### TEXTE SOURCE ###
Bel-Ami, de Guy de Maupassant (excipit II, 10)
INTRODUCTION
Ce texte constitue la fin du roman ou excipit. Tandis que l’incipit mettait en place tous les éléments nécessaires au commencement de l’intrigue, l’excipit lui montre le triomphe de Georges Duroy un arriviste sans scrupule. Réussite qui ne s’est pas faite sans fracas ou quelques pertes. Bel-Ami a eu une ascension fulgurante en se servant de gens proches de lui, pouvant lui apporter une aide quelconque ou lui apprendre des choses. La fin du roman montre le mariage de Bel-Ami avec Suzanne. Là encore certains éléments montrent l’hypocrisie de Duroy. Quel bilan est fait, dans cet excipit, du parcours de Bel-Ami et marque-t-il nécessairement une fin ? Nous parlerons d’abord du sacre de Bel-Ami, mettrons ensuite l’accent sur l’ironie omniprésente dans le texte et enfin nous nous attarderons sur la portée de cette fin.
###
Répondez à ces questions à partir du texte sur Bel-Ami.
(a) Qu'est-ce que l'incipit mettait en place ?
(b) Avec qui Bel-Ami se marie-t-il à la fin du roman ?
(c) Quels sont les trois axes de l'étude annoncés à la fin du texte ?
### BLOC DE DONNÉES ###
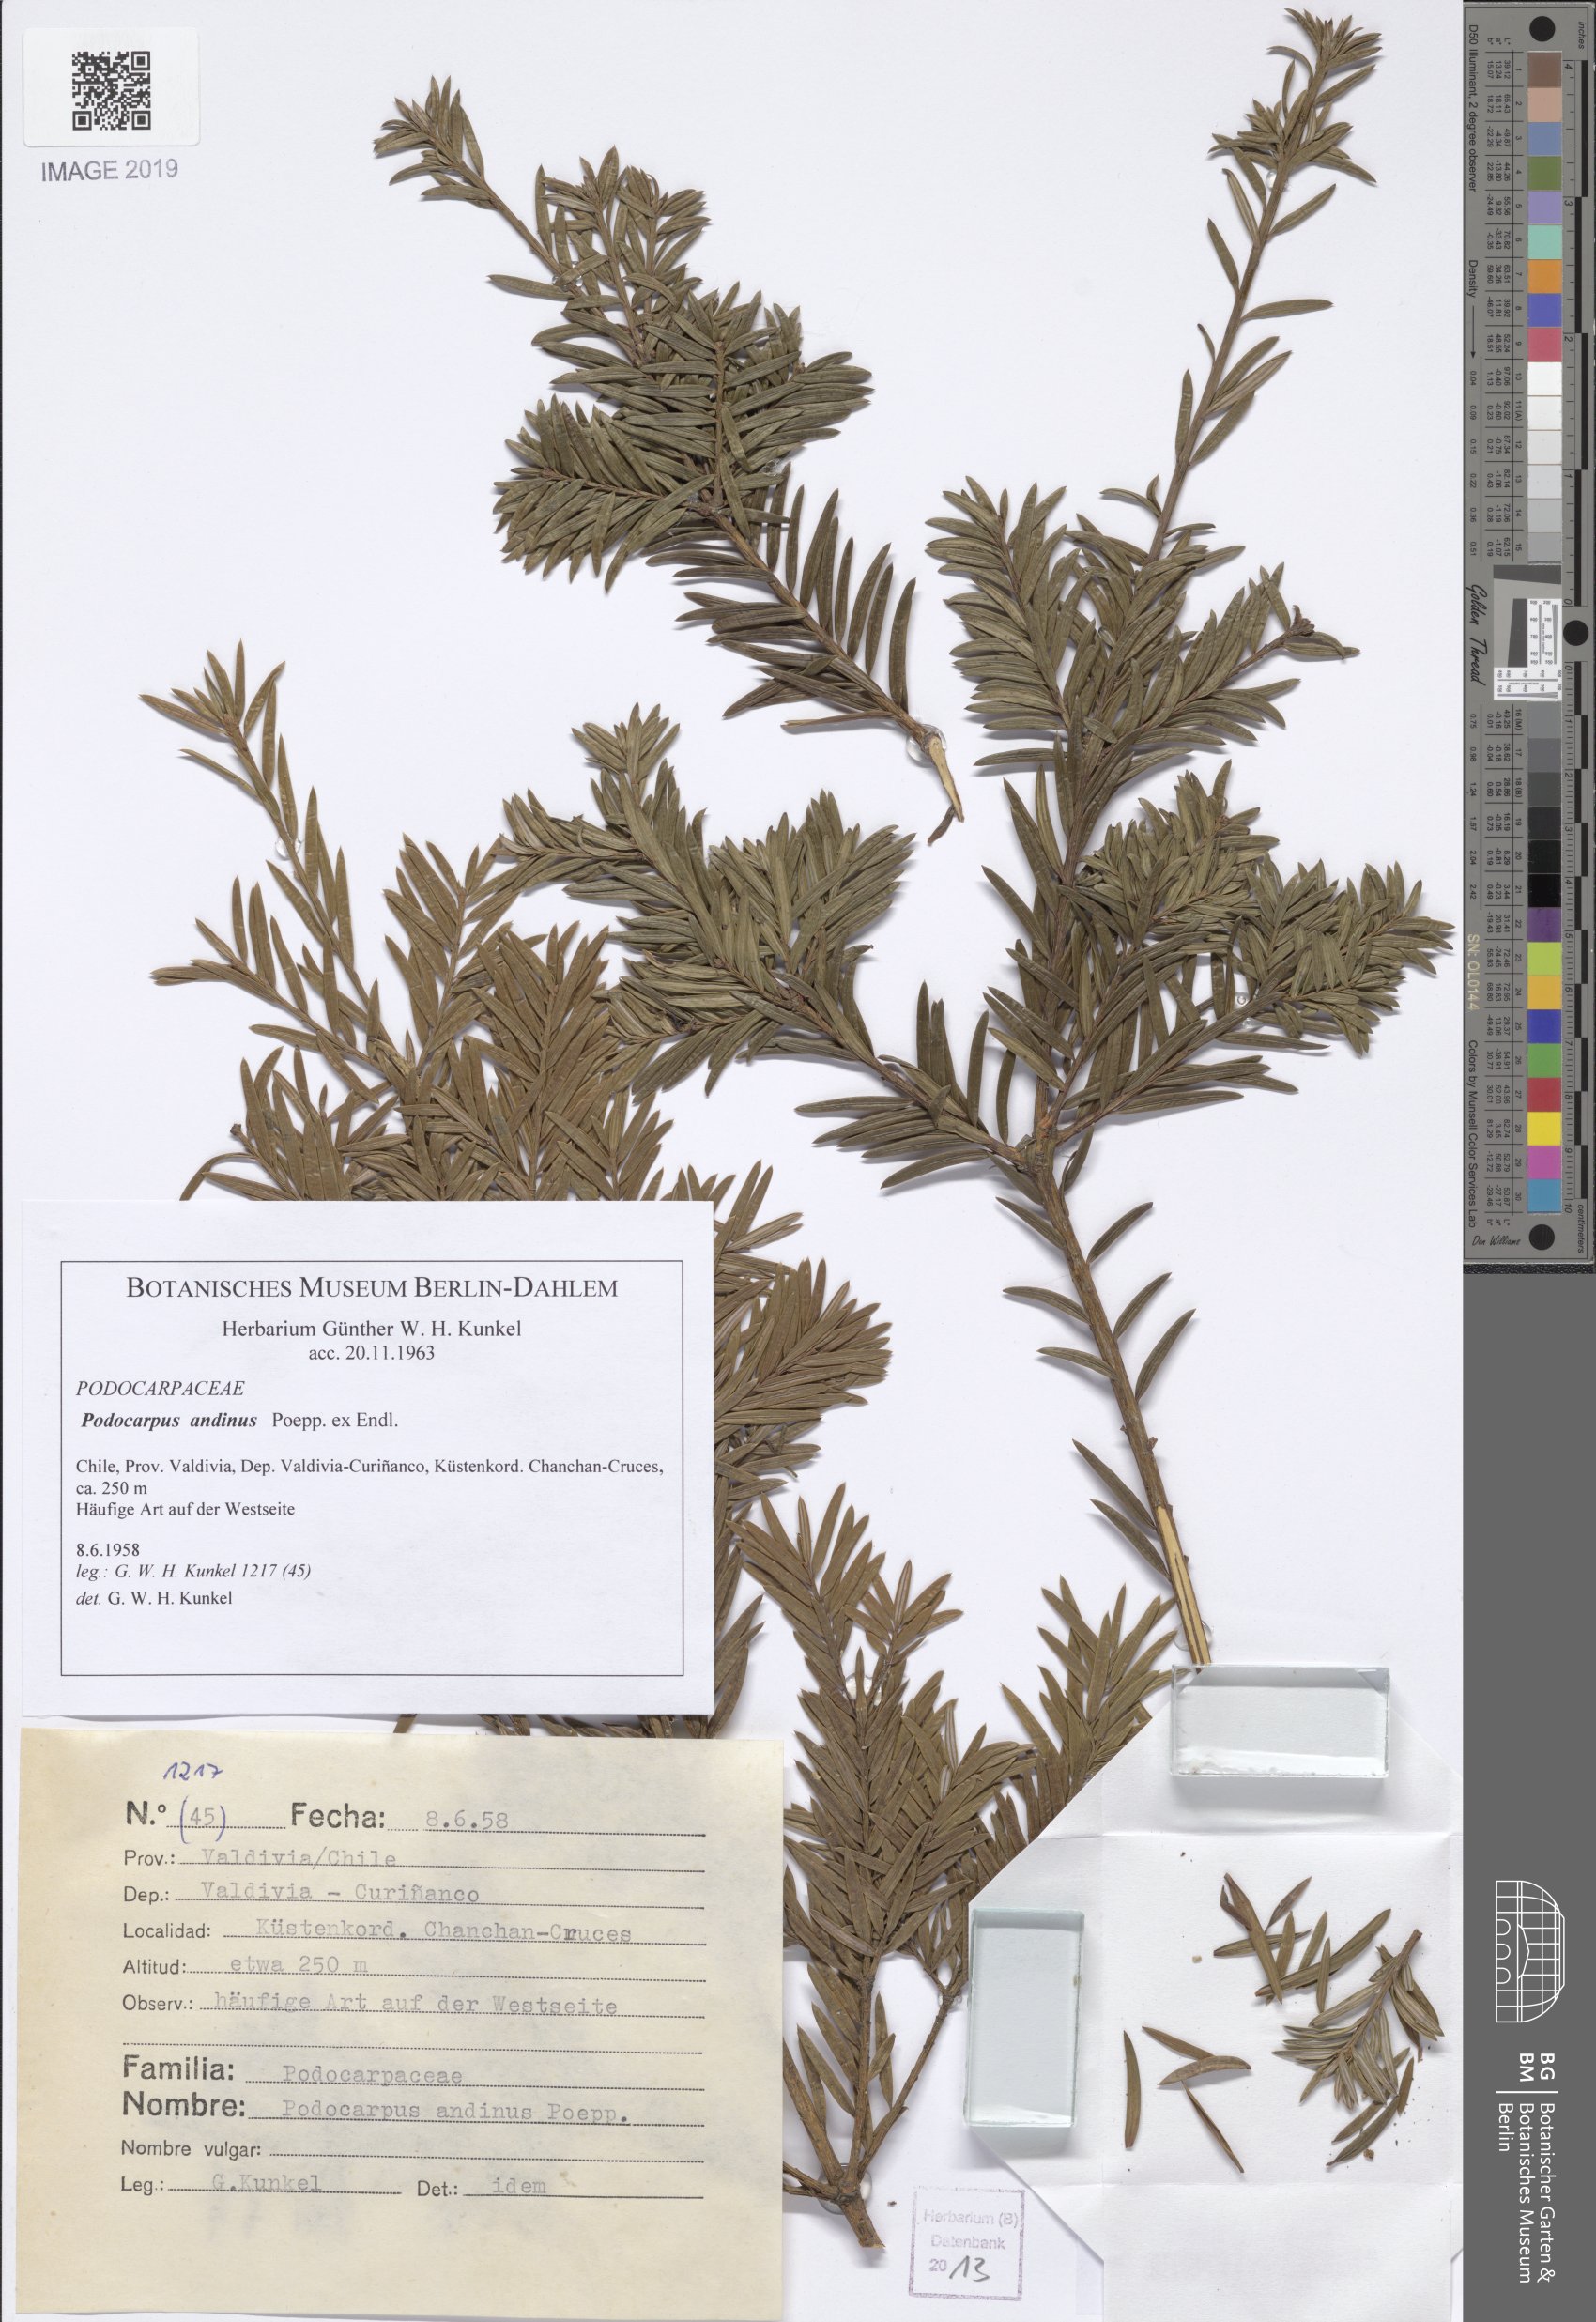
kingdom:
###
### RÉPONSE AU PROBLÈME
(a) L'incipit mettait en place tous les éléments nécessaires au commencement de l'intrigue.
(b) Bel-Ami se marie avec Suzanne.
(c) Les trois axes sont le sacre de Bel-Ami, l'ironie omniprésente dans le texte et la portée de cette fin.